Eine umfangreiche derartige Analyse wurde nun nach neun Jahren (!) in Luxemburg abgeschlossen. Karsten Schulz und sein Boku-Team haben an diesem internationalen Forschungsprojekt mitgearbeitet. Untersucht wurde im Projekt „CAOS“(Catchments as Organized Systems) das Einzugsgebiet des Flusses Attert, das insgesamt 288 km2 umfasst. Nach einigen größeren Überschwemmungen in Luxemburg wurden Mitte der 1990er-Jahre zahlreiche Messstellen installiert, die ohne Unterbrechungen Daten lieferten. Auf diesen stützten sich Forschergruppen der Deutschen Forschungsgemeinschaft (DFG) aus Luxemburg und Deutschland, um das Zusammenspiel zwischen Niederschlagsmengen, der Bodenwasserdynamik, der Bodenbeschaffenheit und der darin bestehenden Makrofauna herauszufinden.

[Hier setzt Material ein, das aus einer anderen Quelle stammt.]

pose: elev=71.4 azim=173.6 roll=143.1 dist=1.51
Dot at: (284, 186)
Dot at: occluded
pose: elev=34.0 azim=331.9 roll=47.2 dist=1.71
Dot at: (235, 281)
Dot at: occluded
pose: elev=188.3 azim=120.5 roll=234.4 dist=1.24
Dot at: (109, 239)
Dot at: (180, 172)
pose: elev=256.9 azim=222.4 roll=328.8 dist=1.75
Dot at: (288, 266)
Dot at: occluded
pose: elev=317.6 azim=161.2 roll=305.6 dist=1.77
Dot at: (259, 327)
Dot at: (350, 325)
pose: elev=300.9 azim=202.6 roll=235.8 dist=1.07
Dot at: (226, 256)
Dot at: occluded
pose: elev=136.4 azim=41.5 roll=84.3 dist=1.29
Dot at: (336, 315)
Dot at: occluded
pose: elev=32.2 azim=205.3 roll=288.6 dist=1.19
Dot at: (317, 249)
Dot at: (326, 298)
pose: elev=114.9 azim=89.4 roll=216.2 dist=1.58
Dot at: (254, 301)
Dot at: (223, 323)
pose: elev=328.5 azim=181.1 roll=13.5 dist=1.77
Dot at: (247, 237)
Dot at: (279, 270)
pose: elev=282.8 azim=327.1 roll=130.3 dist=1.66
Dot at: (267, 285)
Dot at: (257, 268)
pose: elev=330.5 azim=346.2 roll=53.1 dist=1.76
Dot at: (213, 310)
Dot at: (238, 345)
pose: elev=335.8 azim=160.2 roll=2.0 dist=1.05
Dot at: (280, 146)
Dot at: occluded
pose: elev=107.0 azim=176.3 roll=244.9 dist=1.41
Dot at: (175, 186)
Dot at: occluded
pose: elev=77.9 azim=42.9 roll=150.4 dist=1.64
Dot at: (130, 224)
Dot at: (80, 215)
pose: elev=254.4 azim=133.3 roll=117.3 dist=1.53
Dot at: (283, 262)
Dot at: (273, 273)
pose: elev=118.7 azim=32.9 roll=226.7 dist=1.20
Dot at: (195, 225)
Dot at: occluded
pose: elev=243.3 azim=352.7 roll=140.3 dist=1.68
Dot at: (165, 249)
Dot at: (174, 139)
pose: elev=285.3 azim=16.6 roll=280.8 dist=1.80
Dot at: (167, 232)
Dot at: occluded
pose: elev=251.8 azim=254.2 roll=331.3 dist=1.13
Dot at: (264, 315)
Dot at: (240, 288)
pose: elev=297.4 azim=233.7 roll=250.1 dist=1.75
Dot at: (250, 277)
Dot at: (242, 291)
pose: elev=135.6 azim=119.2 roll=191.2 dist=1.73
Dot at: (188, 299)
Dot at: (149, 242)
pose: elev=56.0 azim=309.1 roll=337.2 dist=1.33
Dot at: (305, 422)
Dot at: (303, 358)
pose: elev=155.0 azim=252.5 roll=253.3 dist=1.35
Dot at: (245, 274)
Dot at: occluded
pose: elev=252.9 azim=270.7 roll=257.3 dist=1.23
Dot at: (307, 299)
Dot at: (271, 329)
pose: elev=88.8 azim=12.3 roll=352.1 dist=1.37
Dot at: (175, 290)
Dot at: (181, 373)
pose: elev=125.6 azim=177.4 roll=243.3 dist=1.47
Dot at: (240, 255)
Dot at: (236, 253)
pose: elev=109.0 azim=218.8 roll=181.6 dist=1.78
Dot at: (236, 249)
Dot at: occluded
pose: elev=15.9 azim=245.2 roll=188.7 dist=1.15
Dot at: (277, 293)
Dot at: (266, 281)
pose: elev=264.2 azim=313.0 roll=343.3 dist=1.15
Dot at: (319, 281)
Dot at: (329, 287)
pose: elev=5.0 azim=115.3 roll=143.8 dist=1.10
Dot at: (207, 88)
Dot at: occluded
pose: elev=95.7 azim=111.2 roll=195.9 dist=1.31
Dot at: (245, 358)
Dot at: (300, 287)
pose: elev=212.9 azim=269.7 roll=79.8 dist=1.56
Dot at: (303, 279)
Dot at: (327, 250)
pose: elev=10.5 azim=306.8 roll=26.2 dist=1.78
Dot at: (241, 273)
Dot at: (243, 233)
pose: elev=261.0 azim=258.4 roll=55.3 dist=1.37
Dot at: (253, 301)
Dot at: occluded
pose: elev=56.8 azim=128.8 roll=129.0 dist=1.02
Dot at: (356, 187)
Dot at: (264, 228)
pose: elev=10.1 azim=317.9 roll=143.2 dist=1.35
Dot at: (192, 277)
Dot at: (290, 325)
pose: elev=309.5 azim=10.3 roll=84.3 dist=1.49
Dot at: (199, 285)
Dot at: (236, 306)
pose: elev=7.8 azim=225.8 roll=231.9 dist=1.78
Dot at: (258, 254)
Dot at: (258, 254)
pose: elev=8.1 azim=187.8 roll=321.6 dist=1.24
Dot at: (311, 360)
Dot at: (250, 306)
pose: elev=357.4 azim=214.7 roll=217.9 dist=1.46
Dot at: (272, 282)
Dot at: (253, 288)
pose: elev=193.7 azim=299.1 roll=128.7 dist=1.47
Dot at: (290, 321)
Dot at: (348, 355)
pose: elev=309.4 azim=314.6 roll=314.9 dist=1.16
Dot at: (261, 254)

Wasser fließt durch Regenwurmgänge
„Um auf Klimawandel und Wetterextreme angemessen reagieren zu können, muss man nicht nur wissen, warum es regnet, sondern auch, was mit dem Wasser passiert“, lautet eine der Fragestellungen. Mit dem Projekt war Karsten Schulz schon ab 2011 befasst, damals an der Ludwig-Maximilians-Universität München. Als er 2013 die Leitung des Instituts für Hydrologie und Wasserwirtschaft an der Boku übernahm, wanderte auch ein Teil der DFG-Förderung mit ihm nach Österreich. Nach deren Auslaufen unterstützte ab 2015 der Wissenschaftsfonds FWF den von Schulz übernommenen Projektteil.
An CAOS sind Hydrologen, Meteorologen, Geophysiker, Geoökologen und Bodenkundler beteiligt. Die Forschungen konzentrierten sich auf die unterschiedliche Verteilung des Niederschlags, die Geologie und den Bodentyp. Besonders wichtig ist dabei die Vegetation, die in humiden Gebieten 60 Prozent der terrestrischen Wasserbilanz kontrolliert. Von besonderer Bedeutung ist das Vorkommen der Regenwürmer, da Regenwurmgänge eine Schlüsselrolle beim Wassertransport spielen. Karsten Schulz übernahm bei CAOS die Aufnahme, Auswertung und Analyse des Beobachtungsgebiets aus der Luft mittels Aufnahmen mit Wärmebildkameras, Satellitenaufnahmen und auch herkömmlichen Fotodokumentationen. Mit auf Drohnen montierten Wärmebildkameras und den Satellitenbildern kann die an der Erdoberfläche reflektierte Sonneneinstrahlung (thermale Strahlung) sowie die Abstrahlung von der Erdoberfläche gemessen werden. Mit seinen Spezialuntersuchungen folgen Schulz und seine Mitarbeiter auch den Vorgaben des österreichischen FWF: nämlich, wie Luftaufnahmen mit Wärmebildkameras dazu verwendet werden können, Wasserströme auf der Erde besser zu verstehen.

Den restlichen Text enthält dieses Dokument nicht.